Notalgia paresthetica is a common and underdiagnosed condition worldwide. To date, there are no FDA-approved treatments specifically targeting this disorder. Currently, difelikefalin — a selective kappa-opioid receptor agonist — is only FDA-approved as an injection for the treatment of moderate-to-severe itching associated with chronic kidney disease in adults undergoing hemodialysis.
In Phase 2 trials, there were modestly greater reductions in itching – though secondary outcomes were generally not supportive of this primary analysis. Those taking difelikefalin experienced headache, dizziness, constipation, and increased urine output.

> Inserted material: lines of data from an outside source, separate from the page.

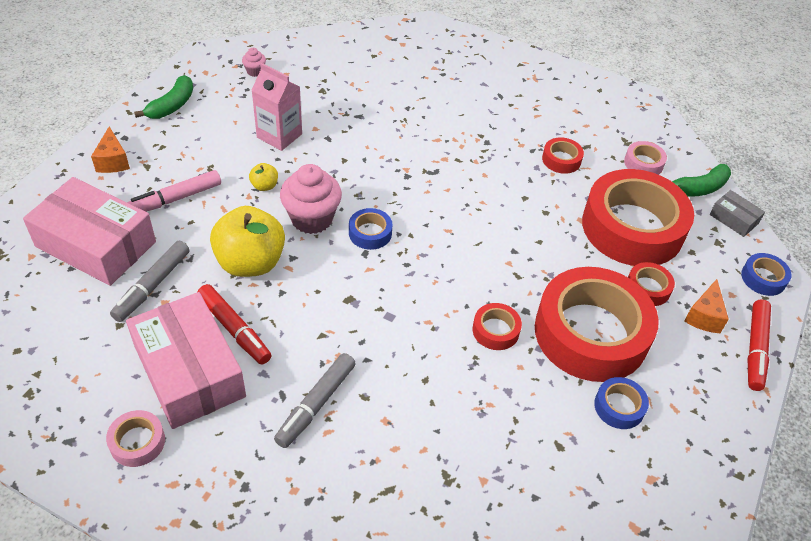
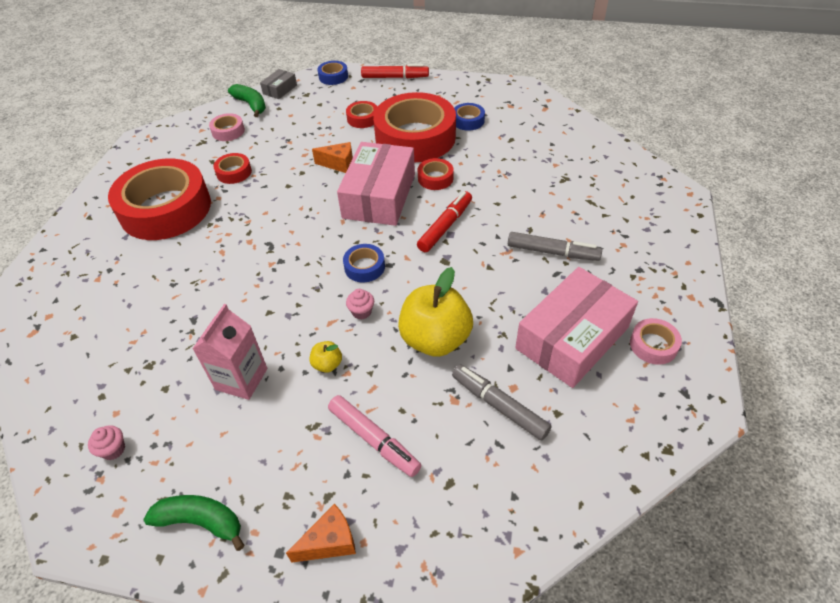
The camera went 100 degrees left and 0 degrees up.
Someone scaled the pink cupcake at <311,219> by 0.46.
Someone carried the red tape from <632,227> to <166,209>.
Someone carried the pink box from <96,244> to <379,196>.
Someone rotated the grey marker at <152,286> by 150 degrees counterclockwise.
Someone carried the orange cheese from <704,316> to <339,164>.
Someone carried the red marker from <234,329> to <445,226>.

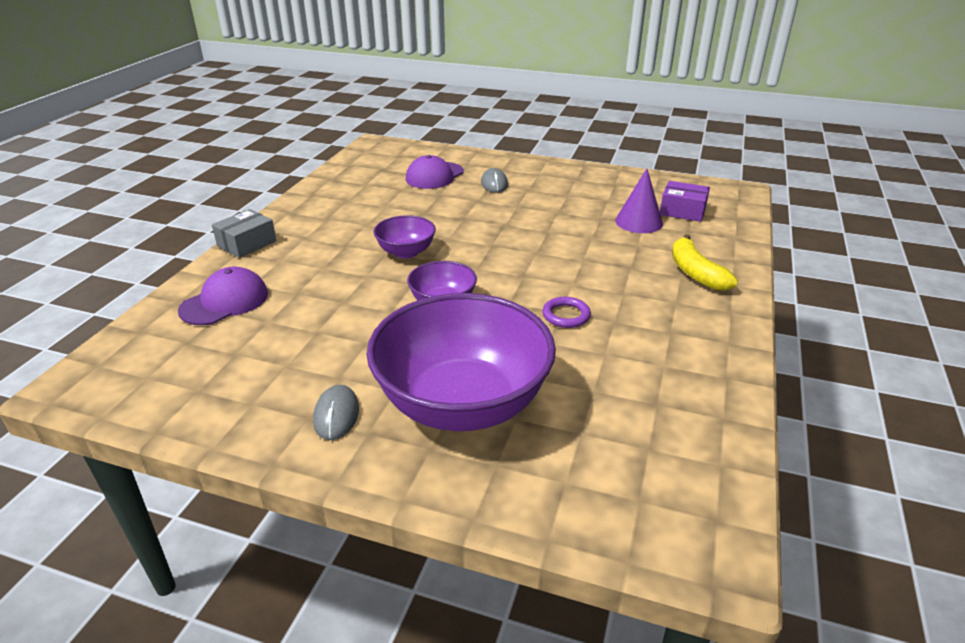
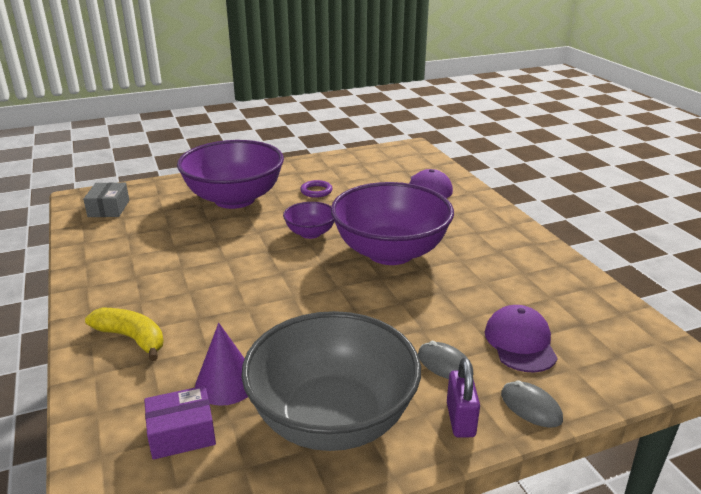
The camera went 140 degrees right and 5 degrees down.
Someone carried the grey box from <247,243> to <109,208>.
Someone scaled the purple bowl at <406,252> by 2.13.
Someone carried the purple ring from <566,315> to <316,191>.
Someone carried the grey mouse from <336,415> to <531,407>.
Someone put down the grey bowl at <332,419>.
Someone put down the purple padlock at <460,419>.

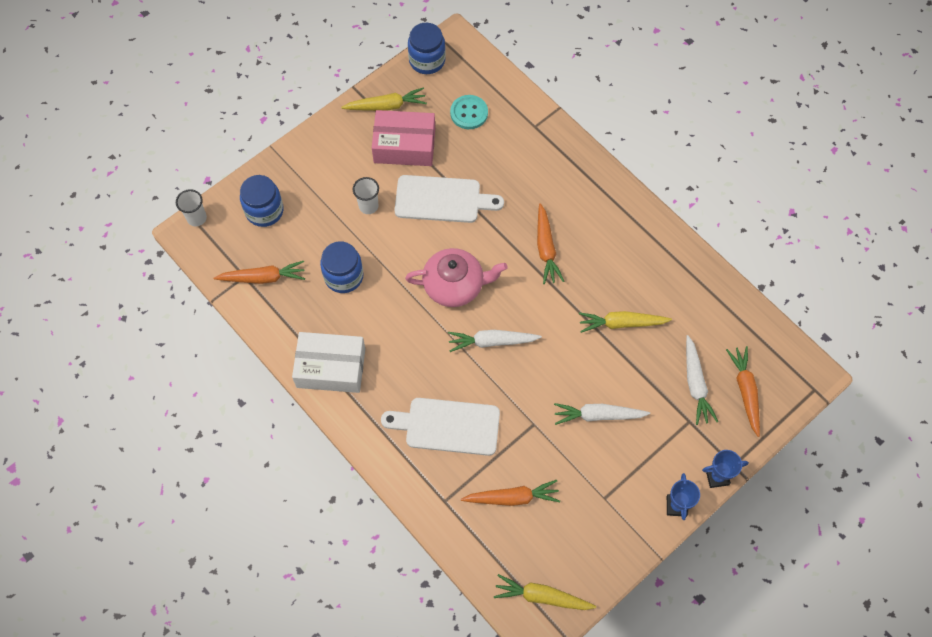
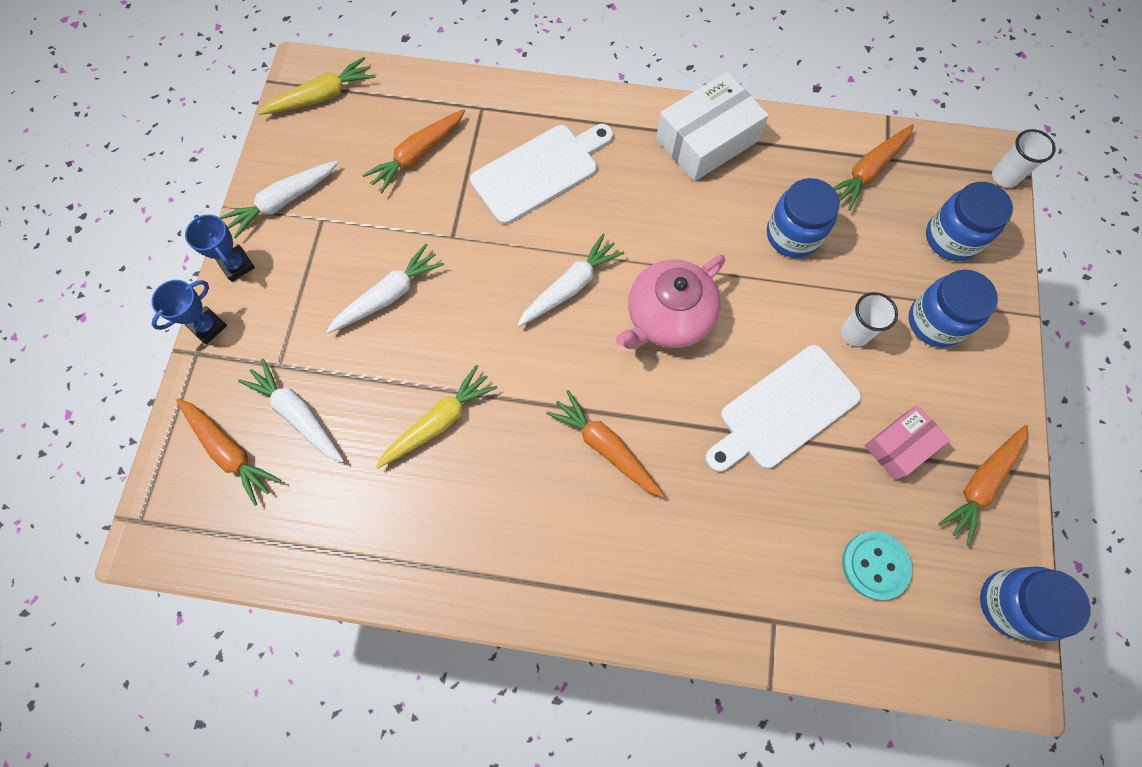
The camera went 140 degrees right and 5 degrees up.
Someone repainted the yellow carrot at <386,106>, which became the orange carrot at <980,484>.
Someone scaled the pink box at <404,145> by 0.61.
Someone put down the white carrot at <284,202>.
Someone put down the blue jar at <935,322>.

“For those who experience chronic itch of any kind, relief can sometimes seem unattainable,” said principal investigator Brian S. Kim, MD, MTR, FAAD, the Sol and Clara Kest Professor of Dermatology, Vice Chair of Research, and Director of the Mark Lebwohl Center for Neuroinflammation and Sensation at Icahn Mount Sinai. “In this Phase 2 trial, treatment with difelikefalin resulted in a reduction in the intensity of itch in patients with notalgia paresthetica.”
Researchers concluded that larger and longer trials are needed to evaluate the safety of difelikefalin treatment in this disorder. Dr.Kim, author of the paper, believes that the results from this trial mark an important step towards improving the symptoms of itch for patients with notalgia paresthetica.
The trial is registered on ClinicalTrials.gov (NCT04706975).